Optimizer
This will be one of the standard ways to perform the different variations of gradient descent in PyTorch. You will use these steps in the rest of the course.

We create a dataset object for handling our data.

We create a custom module or class as a subclass of the nn.module.

We then create a criterion or cost function, but for this case we will import the function from nn.modules. Let us represent it with the following block. We create a trainloader object. We will represent the samples with the following box.

We create a model. We will represent it with the following box. We import OptmPkg for Torch. We construct an optimizer object, in this case SGD stands for Stochastic Gradient Descent. This will hold the current state and will update the parameters based on the computer gradients. You use the method parameters from the model object as an input to the constructor. This contains all the learnable parameters. There are also optimizer specific options, in this case the learning rate. Later on we will discuss more options.

We will represent this optimizer with an orange box. Similar to the model, the optimizer has a state dictionary. We can access it as follows. The state underscore dict is a function that allows us to display and update the learnable parameters in our model.

Just like before, we have the first loop for every epoch. We obtain the samples for each batch. We make a prediction. We calculate our loss or cost. We set the gradient to zero. This is due to how PyTorch calculates the gradient. We differentiate the loss with respect to the parameters. We apply the method step. This updates the parameters. The last two-line optimizer dot step essentially performs the following lines of code. This seems a little overkill now, but this will become more important as models get more complex.

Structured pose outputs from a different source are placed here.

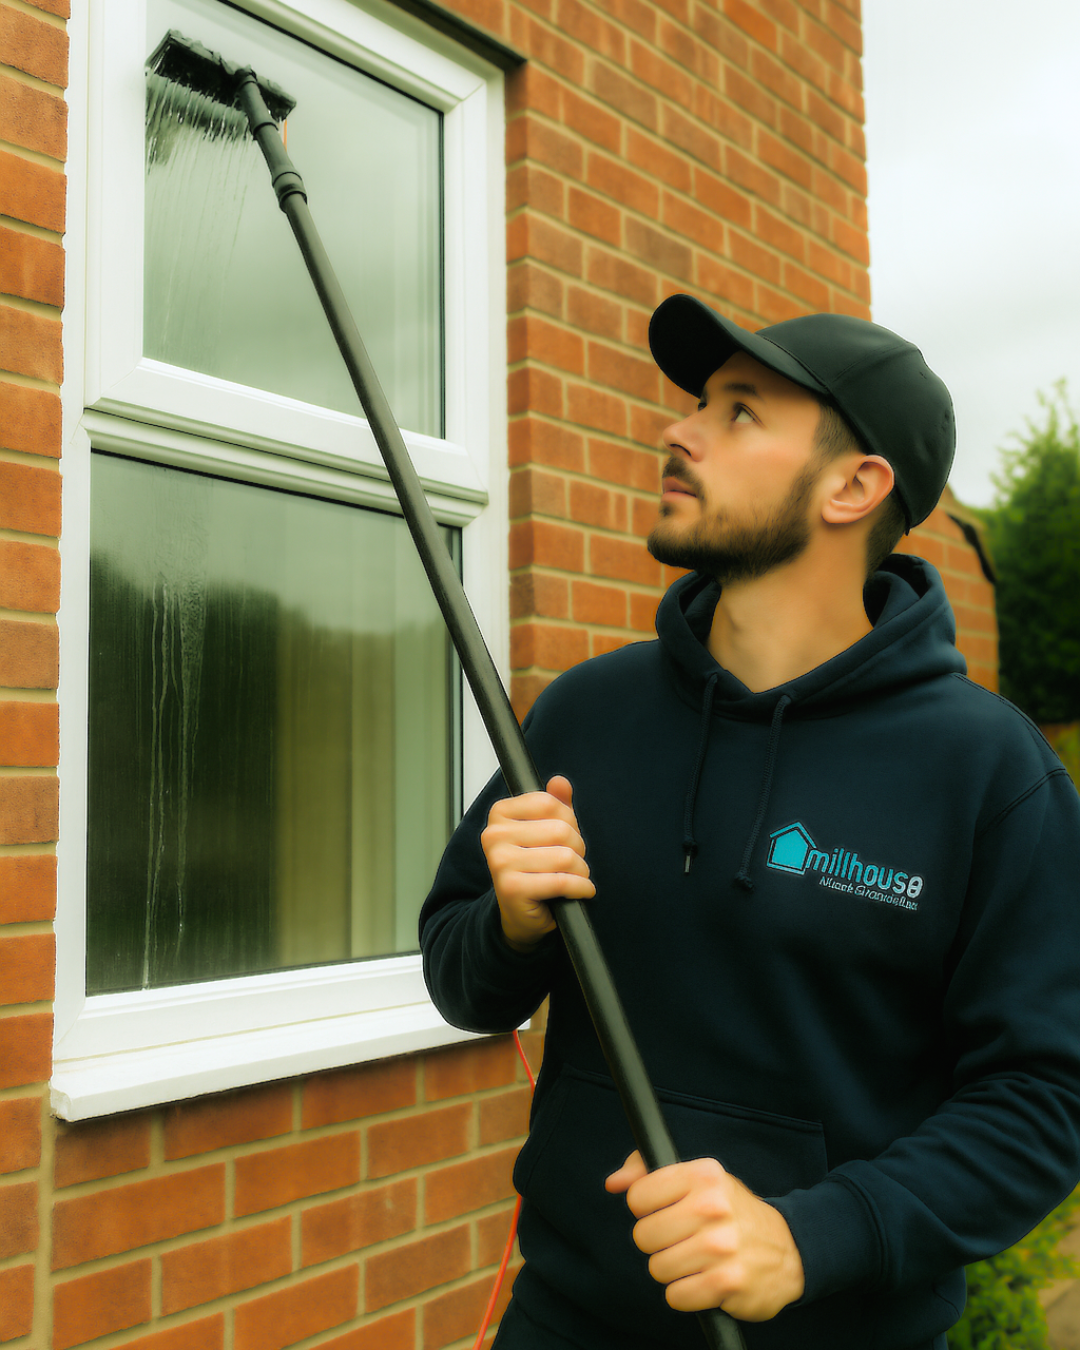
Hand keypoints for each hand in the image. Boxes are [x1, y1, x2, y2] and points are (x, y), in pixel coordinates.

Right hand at [481, 775, 594, 951]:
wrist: (520, 914)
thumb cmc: (535, 869)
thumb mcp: (546, 831)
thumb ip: (555, 804)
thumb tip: (560, 782)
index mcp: (500, 814)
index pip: (549, 802)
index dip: (569, 820)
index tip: (565, 836)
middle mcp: (494, 835)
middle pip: (560, 829)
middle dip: (577, 848)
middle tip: (571, 862)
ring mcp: (500, 862)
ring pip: (565, 856)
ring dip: (581, 871)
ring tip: (574, 877)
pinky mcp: (512, 888)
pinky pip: (562, 881)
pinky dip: (581, 888)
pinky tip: (581, 891)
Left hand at [605, 1151, 804, 1321]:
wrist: (788, 1250)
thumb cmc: (731, 1212)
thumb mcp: (698, 1180)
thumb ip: (648, 1172)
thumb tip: (613, 1183)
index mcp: (704, 1174)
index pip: (639, 1196)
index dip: (646, 1209)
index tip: (665, 1212)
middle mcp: (713, 1206)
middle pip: (643, 1236)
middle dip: (657, 1243)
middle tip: (682, 1240)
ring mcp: (721, 1245)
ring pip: (657, 1268)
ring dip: (672, 1271)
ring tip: (695, 1260)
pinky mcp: (727, 1282)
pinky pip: (676, 1296)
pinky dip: (685, 1294)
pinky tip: (705, 1280)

Let's use the following diagram to help clarify the process. When we created the optimizer object, we entered the learnable parameters via the parameters method. We loaded the samples. The model takes x to produce an estimate, y-hat. We will calculate the loss function. In the diagram, we represent this connection between the loss and the model with an edge. Loss backward differentiates the loss. Although we did not create an explicit connection between the optimizer and the loss, under the hood, optimizer dot step will update the parameters. We represent this link with an edge between backward, optimizer, and model. Most training in PyTorch will follow this methodology.